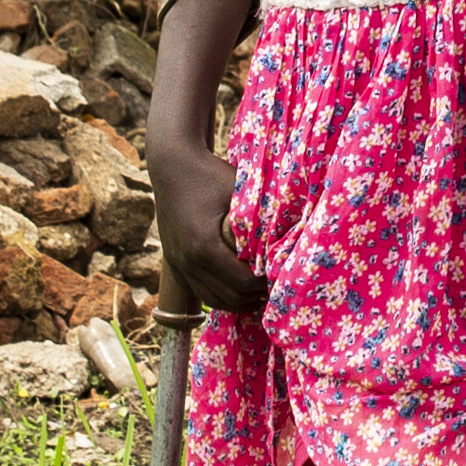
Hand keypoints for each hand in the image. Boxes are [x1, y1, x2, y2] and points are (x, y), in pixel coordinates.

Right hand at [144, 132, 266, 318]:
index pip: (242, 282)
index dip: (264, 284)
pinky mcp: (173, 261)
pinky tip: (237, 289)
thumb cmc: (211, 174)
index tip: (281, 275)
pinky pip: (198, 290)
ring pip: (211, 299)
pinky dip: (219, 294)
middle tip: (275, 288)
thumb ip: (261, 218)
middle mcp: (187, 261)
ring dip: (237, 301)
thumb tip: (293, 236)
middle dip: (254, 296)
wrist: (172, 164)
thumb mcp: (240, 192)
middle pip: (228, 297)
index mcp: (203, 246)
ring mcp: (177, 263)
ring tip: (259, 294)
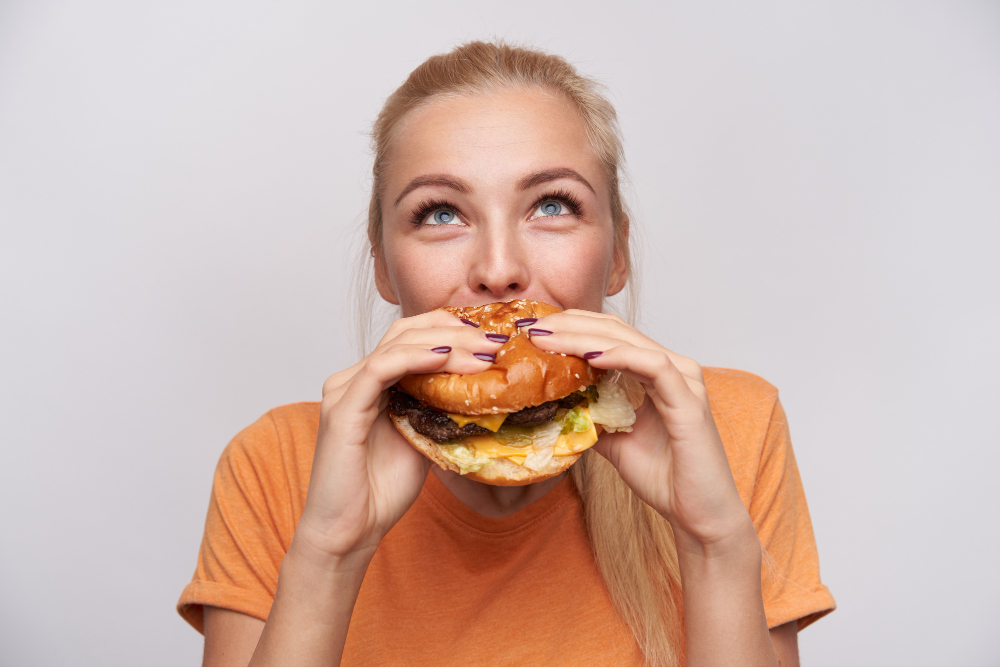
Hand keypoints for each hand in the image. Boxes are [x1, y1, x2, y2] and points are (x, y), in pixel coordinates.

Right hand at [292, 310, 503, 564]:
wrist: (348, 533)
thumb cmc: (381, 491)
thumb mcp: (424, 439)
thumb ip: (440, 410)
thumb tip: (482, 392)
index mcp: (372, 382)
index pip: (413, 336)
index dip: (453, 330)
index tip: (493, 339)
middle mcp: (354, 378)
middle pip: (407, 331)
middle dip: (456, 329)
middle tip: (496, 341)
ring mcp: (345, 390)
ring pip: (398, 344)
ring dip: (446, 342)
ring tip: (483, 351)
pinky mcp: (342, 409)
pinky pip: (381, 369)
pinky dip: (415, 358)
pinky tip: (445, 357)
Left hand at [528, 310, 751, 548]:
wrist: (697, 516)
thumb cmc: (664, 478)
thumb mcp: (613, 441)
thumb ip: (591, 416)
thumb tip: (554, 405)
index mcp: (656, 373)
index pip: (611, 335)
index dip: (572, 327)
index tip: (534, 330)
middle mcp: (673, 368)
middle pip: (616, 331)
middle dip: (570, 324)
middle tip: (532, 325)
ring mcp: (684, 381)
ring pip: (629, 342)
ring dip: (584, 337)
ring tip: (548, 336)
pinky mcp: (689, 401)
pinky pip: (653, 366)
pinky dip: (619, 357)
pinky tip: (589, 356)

·····

WORK TO COMPLETE:
Both the line containing "ring mcp: (177, 263)" and the line containing "index dip: (453, 330)" above belong in the output, as do the lines between them. Print them exactly, without pictures.

EXPECTED OUTPUT:
ring mcp: (177, 263)
ring tip: (259, 294)
Hand keypoints for each hand in the image. Boxes are [x1, y1, x2, y2] and points are (x, y), in pixel coordinates.

Right hand at [292, 310, 503, 564]:
wrist: (348, 533)
thumb cmc: (381, 491)
thumb mcp: (424, 439)
thumb ip: (440, 410)
thumb tip: (482, 392)
index mcp: (372, 382)
index pip: (413, 336)
index dip: (453, 330)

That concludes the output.